Department of Internal Medicine, University of Iowa, Iowa City, IA, 52242, USA.
Department of Biostatistics, University of Iowa, Iowa City, IA, 52242, USA.
Genome Biol. 2019 Feb 4;20(1):26. doi: 10.1186/s13059-018-1605-z.
Third-generation sequencing technologies have advanced the progress of the biological research by generating reads that are substantially longer than second-generation sequencing technologies. However, their notorious high error rate impedes straightforward data analysis and limits their application. A handful of error correction methods for these error-prone long reads have been developed to date. The output data quality is very important for downstream analysis, whereas computing resources could limit the utility of some computing-intense tools. There is a lack of standardized assessments for these long-read error-correction methods.

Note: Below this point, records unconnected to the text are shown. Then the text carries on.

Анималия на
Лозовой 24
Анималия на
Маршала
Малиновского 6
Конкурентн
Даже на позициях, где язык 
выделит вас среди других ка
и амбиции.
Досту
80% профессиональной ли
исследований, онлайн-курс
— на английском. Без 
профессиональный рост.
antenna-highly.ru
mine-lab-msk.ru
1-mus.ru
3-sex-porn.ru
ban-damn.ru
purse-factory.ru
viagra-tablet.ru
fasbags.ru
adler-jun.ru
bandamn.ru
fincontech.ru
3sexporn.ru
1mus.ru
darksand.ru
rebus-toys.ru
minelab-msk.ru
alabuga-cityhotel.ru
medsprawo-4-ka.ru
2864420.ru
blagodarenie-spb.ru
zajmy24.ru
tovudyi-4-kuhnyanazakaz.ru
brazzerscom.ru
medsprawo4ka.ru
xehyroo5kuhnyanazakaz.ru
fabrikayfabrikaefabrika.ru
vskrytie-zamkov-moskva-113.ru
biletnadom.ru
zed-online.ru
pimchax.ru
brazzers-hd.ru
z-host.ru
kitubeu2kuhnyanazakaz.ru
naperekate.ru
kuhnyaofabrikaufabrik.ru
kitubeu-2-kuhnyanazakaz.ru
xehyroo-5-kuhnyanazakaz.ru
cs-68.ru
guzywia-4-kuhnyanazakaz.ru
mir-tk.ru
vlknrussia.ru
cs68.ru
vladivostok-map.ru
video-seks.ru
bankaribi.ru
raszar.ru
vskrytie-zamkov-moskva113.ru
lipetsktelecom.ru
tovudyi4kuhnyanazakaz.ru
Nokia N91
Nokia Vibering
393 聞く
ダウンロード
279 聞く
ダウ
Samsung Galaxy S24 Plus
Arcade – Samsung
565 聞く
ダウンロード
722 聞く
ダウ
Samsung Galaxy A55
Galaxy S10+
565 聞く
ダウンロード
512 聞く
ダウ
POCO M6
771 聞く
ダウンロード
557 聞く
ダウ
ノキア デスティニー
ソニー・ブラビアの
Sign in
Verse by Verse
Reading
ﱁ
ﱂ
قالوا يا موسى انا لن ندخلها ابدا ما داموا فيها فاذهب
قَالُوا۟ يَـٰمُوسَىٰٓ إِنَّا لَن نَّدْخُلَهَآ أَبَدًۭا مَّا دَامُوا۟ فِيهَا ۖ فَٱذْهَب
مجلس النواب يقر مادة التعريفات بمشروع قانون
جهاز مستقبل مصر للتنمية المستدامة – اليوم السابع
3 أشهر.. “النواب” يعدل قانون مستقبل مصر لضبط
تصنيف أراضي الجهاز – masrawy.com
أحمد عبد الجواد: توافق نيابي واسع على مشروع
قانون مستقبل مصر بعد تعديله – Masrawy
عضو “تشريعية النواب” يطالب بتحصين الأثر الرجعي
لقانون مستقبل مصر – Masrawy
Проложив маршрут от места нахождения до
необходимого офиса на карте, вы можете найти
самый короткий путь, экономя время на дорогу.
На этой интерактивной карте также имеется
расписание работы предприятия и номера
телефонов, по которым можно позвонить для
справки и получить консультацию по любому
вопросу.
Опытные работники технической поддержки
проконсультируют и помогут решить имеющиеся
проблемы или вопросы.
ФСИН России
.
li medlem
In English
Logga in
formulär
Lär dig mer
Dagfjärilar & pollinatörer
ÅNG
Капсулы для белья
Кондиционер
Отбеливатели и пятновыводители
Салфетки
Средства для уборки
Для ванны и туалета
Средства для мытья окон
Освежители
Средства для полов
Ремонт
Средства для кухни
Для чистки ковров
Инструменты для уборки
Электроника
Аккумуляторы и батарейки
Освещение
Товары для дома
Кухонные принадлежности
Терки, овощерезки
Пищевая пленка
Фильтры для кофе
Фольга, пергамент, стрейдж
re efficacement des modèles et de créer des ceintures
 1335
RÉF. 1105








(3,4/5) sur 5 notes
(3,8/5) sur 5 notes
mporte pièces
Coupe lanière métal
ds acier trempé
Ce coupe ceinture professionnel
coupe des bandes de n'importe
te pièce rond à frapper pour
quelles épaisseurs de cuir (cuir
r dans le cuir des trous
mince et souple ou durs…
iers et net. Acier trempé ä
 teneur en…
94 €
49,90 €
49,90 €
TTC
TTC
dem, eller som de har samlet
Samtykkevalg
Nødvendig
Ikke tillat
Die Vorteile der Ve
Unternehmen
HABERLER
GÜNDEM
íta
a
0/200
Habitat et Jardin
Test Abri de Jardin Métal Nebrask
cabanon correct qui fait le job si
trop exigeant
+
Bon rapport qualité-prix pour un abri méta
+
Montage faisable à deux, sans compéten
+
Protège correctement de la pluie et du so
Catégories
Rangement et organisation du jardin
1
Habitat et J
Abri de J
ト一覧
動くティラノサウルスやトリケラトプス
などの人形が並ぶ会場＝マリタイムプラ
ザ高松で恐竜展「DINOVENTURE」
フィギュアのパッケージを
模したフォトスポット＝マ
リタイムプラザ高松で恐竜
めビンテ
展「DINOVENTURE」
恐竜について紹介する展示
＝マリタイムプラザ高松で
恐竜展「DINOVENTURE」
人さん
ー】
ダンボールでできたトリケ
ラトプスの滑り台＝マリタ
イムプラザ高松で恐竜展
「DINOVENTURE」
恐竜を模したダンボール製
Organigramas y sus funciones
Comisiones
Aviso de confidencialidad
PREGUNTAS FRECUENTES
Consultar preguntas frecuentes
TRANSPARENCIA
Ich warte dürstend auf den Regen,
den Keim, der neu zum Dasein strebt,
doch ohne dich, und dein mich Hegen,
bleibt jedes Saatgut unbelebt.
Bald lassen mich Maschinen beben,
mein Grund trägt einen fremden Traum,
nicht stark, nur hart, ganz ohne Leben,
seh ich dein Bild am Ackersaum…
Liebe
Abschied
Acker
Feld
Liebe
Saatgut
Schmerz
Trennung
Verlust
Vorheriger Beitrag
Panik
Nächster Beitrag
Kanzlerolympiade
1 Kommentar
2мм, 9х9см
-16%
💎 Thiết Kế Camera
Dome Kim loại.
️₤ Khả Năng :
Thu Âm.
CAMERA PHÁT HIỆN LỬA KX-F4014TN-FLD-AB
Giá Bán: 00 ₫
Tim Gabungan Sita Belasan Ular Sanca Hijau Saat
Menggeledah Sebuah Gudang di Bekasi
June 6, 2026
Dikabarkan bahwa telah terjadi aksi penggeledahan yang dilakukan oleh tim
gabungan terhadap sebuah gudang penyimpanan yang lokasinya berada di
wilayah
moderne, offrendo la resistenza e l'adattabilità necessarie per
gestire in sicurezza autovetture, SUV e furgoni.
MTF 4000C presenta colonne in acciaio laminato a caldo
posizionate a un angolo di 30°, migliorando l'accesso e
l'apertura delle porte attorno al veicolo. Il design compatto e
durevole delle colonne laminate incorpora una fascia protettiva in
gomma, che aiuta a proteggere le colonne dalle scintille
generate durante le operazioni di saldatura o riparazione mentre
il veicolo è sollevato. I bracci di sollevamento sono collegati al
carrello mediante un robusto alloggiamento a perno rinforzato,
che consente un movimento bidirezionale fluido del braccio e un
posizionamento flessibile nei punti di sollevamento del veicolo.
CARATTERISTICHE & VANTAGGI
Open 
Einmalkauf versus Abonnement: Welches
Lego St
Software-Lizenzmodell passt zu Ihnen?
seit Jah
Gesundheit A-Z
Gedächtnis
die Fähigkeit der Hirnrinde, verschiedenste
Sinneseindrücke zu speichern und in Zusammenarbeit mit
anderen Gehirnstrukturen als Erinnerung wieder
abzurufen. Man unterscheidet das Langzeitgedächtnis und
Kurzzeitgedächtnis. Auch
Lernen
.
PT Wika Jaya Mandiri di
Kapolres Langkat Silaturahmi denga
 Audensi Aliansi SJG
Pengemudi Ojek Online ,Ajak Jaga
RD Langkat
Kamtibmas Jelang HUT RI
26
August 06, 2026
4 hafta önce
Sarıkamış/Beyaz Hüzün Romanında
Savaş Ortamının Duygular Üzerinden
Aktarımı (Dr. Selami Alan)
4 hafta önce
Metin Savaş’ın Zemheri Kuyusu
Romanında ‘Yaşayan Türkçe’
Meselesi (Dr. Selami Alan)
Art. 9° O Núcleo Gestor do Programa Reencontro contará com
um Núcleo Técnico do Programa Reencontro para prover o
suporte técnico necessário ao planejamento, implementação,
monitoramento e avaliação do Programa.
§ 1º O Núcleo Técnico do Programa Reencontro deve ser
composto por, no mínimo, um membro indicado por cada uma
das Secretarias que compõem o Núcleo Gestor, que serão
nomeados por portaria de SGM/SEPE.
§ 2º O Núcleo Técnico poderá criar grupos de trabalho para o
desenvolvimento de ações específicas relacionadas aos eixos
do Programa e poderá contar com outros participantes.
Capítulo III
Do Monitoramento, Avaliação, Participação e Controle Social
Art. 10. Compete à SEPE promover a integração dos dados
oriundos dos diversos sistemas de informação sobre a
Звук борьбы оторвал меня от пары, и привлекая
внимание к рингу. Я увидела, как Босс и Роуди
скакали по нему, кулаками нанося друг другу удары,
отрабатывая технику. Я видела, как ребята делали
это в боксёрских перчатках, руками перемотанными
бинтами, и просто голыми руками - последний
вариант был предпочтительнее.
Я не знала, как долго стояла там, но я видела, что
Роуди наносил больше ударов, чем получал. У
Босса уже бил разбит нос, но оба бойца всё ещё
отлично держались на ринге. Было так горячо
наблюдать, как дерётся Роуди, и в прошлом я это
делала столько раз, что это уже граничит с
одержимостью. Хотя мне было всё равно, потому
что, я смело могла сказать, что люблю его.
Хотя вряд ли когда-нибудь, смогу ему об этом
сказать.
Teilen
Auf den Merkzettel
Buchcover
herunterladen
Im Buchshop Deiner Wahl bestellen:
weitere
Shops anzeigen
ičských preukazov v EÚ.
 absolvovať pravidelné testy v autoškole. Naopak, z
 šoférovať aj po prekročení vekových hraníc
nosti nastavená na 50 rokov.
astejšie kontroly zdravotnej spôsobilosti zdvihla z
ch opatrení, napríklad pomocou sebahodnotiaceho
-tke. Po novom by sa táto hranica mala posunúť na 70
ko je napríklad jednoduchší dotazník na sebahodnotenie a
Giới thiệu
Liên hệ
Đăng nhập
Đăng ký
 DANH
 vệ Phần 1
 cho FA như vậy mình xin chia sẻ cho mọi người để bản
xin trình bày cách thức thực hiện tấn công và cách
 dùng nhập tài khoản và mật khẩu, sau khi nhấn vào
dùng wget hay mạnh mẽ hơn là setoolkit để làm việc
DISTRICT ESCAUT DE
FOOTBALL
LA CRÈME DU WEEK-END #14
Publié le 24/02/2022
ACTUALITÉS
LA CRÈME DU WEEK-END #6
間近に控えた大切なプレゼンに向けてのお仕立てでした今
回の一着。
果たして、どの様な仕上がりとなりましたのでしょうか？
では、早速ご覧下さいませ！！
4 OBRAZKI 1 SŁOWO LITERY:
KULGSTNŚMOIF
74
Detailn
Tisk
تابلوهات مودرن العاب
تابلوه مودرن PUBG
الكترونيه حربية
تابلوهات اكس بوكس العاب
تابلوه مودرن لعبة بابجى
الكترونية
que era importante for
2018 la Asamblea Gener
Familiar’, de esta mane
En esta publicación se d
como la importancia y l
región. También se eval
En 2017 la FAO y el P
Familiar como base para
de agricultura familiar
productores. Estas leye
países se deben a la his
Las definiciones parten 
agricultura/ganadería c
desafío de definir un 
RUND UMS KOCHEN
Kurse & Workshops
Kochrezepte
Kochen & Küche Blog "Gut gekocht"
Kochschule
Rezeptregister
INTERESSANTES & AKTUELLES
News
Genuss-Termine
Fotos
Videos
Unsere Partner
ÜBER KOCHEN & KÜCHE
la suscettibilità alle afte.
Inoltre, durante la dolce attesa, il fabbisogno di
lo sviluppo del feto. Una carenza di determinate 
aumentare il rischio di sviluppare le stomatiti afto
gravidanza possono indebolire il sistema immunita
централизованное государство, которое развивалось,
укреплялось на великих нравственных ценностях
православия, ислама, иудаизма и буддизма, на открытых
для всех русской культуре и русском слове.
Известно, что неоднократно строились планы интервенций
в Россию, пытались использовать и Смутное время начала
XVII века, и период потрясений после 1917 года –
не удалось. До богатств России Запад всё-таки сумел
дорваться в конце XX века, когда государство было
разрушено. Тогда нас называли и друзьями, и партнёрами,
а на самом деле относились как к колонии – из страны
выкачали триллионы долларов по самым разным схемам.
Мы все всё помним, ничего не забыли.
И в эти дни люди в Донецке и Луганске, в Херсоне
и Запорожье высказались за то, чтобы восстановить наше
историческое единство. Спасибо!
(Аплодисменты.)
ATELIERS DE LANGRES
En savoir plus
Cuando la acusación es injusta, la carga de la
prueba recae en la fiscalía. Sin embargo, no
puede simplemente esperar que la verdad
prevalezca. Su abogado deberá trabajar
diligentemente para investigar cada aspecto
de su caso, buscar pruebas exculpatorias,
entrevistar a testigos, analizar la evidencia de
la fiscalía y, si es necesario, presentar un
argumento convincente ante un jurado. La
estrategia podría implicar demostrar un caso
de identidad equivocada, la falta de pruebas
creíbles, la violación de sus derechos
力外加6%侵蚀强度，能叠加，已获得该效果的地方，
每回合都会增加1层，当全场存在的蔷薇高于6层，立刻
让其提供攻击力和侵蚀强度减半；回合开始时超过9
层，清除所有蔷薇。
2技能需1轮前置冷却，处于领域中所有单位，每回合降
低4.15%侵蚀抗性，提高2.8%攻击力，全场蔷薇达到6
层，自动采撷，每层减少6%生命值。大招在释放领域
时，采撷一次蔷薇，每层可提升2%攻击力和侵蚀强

Here, we present a comparative performance assessment of ten state-of-the-art error-correction methods for long reads. We established a common set of benchmarks for performance assessment, including sensitivity, accuracy, output rate, alignment rate, output read length, run time, and memory usage, as well as the effects of error correction on two downstream applications of long reads: de novo assembly and resolving haplotype sequences.
Taking into account all of these metrics, we provide a suggestive guideline for method choice based on available data size, computing resources, and individual research goals.
第三代测序技术通过生成比第二代测序技术长得多的读段,推动了生物研究的进展。然而,其臭名昭著的高错误率阻碍了直接的数据分析,限制了其应用。迄今为止,已经开发了一些针对这些易错长读段的纠错方法。输出数据质量对下游分析非常重要,而计算资源可能会限制一些计算密集型工具的应用。目前缺乏针对这些长读段纠错方法的标准化评估。
在这里,我们对十种最先进的长读段纠错方法进行了性能评估。我们为性能评估建立了一套通用的基准,包括灵敏度、准确性、输出率、比对率、输出读长、运行时间和内存使用,以及纠错对长读的两个下游应用(从头组装和解决单倍型序列)的影响。
考虑到所有这些指标,我们根据可用数据量、计算资源和个人研究目标,提供了一种基于方法选择的建议性指导。